Q: Let’s first start with the basics: what is good- and bad-quality data?
Sasha: “We define ‘good quality’ as real data coming from real people, and serving a specific purpose. This data has four characteristics; it is accurate, complete, consistent, and valid.”
Alicia: “Historically, we have considered participants, and by extension their data, as either good or bad. However, bad-quality data varies in severity. For example, all participants can make mistakes in their responses, such as a typo here or the wrong click there, and this may reduce the quality of the data. We are not concerned about these minor data-quality issues. What keeps us up is severely bad quality, which can arise for one of two reasons: fraud, and lack of engagement.”
Q: What is the difference between fraud and lack of engagement amongst survey respondents?
Sasha: “Fraudulent responses refer to the intentional falsification of data. One example is a bot completing a survey multiple times. These types of responses are highly undesirable since the data is false and often meaningless. On the other hand, our data can also be severely comprised when participants are disengaged – they complete the survey as quickly as possible with the least amount of effort. The resulting data tends to contain a minimal level of detail, very little variability, and although not deceptive, it does not contribute much to the overall insights.”
Alicia: “Exactly, so both motivations result in poor-quality data, but for completely different reasons. In the first instance, a purposefully deceptive participant is providing data through a bot or is untruthful about their experiences. In the second instance, the participant is providing poor-quality data because they are not motivated or engaged in the survey. We cannot influence the behaviour of participants who fall in the first category – but we have measures in place to avoid recruiting these types of participants. However, we can influence the behaviour of participants in the second category and reduce the likelihood of them becoming disengaged.”
Q: Let’s dive into the concrete measures and processes later on. Can you first tell us a bit more about your team’s general approach to safeguarding data quality?
Sasha: “The Network Quality team supports all InSites projects by ensuring high-quality participation, and consequently high-quality data. We want to empower the consultants with reliable, valid data they can trust, so that they can deliver outstanding deliverables and insights.

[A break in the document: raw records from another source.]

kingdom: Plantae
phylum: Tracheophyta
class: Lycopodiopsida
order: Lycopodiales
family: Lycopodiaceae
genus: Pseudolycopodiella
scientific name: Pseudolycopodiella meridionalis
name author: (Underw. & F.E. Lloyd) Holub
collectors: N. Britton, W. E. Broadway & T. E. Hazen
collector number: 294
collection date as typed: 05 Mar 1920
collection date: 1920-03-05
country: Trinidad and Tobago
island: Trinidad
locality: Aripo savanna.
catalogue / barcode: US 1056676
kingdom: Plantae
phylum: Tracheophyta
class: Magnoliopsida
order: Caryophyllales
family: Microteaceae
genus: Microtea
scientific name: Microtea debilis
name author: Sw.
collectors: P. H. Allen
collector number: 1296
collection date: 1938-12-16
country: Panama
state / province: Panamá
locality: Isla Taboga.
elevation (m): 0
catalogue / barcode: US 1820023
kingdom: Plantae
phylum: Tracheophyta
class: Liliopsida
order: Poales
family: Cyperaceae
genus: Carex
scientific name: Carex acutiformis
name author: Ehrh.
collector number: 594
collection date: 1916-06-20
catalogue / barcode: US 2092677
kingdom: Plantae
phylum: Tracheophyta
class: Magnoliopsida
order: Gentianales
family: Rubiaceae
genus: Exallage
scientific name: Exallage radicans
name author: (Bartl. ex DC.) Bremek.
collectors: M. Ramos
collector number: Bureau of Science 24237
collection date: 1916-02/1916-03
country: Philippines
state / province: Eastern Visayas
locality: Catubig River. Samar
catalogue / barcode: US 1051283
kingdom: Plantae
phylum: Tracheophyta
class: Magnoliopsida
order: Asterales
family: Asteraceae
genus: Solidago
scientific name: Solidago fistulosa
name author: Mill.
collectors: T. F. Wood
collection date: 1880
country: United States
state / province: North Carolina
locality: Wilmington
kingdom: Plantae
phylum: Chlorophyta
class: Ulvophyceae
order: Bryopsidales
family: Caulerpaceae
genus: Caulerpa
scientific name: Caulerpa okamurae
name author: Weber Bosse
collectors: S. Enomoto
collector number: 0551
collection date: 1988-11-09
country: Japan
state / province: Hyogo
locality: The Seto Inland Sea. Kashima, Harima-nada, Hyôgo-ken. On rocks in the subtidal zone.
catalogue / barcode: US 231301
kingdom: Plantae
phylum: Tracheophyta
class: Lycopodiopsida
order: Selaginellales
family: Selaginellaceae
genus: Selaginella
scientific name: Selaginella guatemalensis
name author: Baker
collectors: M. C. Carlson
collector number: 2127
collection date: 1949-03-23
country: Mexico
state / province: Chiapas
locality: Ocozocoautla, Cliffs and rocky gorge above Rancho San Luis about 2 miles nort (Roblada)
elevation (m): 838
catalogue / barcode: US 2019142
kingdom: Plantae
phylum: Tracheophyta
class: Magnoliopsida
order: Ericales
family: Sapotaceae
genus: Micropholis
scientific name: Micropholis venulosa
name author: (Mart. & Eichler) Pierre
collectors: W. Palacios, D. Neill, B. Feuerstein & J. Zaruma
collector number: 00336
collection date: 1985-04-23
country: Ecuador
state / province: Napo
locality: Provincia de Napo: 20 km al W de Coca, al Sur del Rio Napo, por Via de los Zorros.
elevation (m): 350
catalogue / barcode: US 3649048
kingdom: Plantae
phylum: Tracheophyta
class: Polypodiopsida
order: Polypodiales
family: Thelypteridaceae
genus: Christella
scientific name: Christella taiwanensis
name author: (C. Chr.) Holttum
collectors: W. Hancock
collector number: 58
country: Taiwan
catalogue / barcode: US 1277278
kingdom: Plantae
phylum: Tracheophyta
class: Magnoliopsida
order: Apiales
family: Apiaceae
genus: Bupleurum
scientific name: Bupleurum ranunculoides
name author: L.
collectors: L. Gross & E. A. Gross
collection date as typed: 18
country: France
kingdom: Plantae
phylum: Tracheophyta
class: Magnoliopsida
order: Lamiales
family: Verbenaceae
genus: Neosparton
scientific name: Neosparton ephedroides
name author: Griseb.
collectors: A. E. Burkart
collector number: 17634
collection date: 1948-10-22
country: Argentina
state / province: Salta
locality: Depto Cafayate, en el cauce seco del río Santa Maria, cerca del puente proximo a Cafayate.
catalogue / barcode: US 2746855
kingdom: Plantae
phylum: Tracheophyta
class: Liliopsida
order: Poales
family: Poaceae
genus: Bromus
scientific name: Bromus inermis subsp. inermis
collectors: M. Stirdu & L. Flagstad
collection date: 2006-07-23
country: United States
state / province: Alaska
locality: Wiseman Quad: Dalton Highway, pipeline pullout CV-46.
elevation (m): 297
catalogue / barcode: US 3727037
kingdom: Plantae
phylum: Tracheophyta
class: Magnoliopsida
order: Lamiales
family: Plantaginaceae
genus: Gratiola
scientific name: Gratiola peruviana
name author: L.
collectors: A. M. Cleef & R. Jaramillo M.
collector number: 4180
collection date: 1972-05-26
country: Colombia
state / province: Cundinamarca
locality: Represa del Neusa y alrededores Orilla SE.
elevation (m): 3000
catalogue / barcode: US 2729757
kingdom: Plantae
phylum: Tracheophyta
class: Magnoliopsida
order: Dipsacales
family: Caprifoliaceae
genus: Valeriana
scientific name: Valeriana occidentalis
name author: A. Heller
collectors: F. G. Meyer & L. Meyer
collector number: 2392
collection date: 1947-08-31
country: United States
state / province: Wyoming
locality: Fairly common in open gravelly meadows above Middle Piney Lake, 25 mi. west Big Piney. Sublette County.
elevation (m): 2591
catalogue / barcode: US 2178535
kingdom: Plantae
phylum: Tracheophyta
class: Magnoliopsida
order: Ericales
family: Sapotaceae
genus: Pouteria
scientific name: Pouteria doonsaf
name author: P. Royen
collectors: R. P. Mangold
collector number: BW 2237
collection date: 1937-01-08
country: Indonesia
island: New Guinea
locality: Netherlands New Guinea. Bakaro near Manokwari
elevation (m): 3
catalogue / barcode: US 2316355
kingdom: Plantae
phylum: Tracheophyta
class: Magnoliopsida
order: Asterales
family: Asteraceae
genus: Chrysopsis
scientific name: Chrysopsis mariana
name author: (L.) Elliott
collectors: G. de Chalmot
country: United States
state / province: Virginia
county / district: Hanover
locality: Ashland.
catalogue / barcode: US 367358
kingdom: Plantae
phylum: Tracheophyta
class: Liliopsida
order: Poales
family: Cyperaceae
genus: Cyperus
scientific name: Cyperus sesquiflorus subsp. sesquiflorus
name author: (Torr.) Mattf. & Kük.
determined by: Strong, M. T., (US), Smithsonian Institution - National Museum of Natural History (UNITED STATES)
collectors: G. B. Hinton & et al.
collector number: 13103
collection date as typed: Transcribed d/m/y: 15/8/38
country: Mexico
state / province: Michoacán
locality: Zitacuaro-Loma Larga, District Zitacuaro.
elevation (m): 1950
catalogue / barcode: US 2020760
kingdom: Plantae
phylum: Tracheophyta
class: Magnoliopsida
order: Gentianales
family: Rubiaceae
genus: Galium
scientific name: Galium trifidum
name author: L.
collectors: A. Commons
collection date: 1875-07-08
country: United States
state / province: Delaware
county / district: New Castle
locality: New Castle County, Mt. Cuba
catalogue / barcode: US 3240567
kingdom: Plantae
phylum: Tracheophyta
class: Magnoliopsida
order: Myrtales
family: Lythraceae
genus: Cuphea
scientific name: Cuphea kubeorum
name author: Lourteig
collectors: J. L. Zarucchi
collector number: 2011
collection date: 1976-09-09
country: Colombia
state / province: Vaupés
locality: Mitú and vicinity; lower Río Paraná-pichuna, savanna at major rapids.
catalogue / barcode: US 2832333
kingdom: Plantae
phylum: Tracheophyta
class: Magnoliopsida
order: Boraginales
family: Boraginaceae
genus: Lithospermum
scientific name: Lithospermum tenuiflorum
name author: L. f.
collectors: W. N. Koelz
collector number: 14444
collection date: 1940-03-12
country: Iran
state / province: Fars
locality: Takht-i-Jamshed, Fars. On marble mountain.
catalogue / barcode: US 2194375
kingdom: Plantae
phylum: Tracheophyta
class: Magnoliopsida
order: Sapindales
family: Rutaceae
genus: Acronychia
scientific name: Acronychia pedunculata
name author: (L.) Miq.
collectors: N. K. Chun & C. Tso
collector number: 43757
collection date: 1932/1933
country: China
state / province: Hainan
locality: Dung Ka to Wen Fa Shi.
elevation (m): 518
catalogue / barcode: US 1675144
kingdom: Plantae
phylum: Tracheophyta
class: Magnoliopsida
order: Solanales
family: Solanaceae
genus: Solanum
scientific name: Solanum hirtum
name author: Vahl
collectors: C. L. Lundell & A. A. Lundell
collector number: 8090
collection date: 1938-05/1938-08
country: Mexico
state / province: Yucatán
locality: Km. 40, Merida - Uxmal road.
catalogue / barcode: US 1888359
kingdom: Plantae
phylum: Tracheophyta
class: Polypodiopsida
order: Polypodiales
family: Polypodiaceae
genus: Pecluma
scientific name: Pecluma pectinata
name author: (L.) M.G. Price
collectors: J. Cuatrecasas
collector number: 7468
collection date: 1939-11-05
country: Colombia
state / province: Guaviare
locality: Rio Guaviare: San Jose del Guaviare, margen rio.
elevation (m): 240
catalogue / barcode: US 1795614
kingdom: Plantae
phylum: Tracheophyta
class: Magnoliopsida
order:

The team is new – it was formed in September 2021 – and has adopted an ever-evolving approach: we are constantly studying, developing, and updating our knowledge and approaches so that we can keep up with current challenges and existing research. We also use a grassroots approach, by getting feedback from our colleagues about the challenges that they experience and the trends that they have noticed in their data, so that we can stay up to date.
Based on all these approaches, our knowledge, and our expertise, we have put into place extensive quality-check processes that follow every step of the research process, including project set-up, data collection, and post-data collection to safeguard the best possible data quality.”
Q: And specifically, what processes does your team follow to ensure superior quality data?
Sasha: “The first step focuses on a carefully crafted research design, tailored to our clients’ needs. From careful source selection and innovative thinking, we ensure that questionnaires help us safeguard data.
A well-designed, well-phrased, and engaging questionnaire that is tailored to the project’s objectives ensures excellent quality data in at least two ways. First, a questionnaire that is properly designed and contains appropriate questions is more likely to yield data that answers the research question. Second, an engaging questionnaire is more likely to keep participants focused, making sure they complete all questions, and this subsequently result in better-quality data.”
Alicia: “So, as an example, assume that our client was interested in a sensitive topic, like contraceptive use and preferences, or personal saving habits. A poorly designed questionnaire is one that begins with these personal questions; participants might be put off by being asked such personal questions right away, and therefore might decide to terminate the survey.
It is important to remember that our participants are human; they have insights, experiences, and opinions that we are interested in, and that is why we want their input. However, participants can also get bored, have bad days, make mistakes, or feel rushed. Knowing this, we must consider how the research experience can affect our participants’ behaviour.
If surveys are too long, too boring, or too demanding, then participants will no longer provide good-quality data. Therefore, it becomes increasingly important to optimize the participants’ experience and show that we value their time and effort.”
Sasha: “There are many things that we can do as researchers to ensure the quality of the data that the participant provides. Everything from deciding on the right question type (for example, rating scales where you can to capture quantitative variability, and open questions for richer insights), preventing boredom by varying the types of questions asked; wording the question clearly so that the participant understands what is asked, avoiding jargon, formal language or internet speak; ordering and numbering the answer options properly; and even the overall flow of the questions in the questionnaire can influence participants.”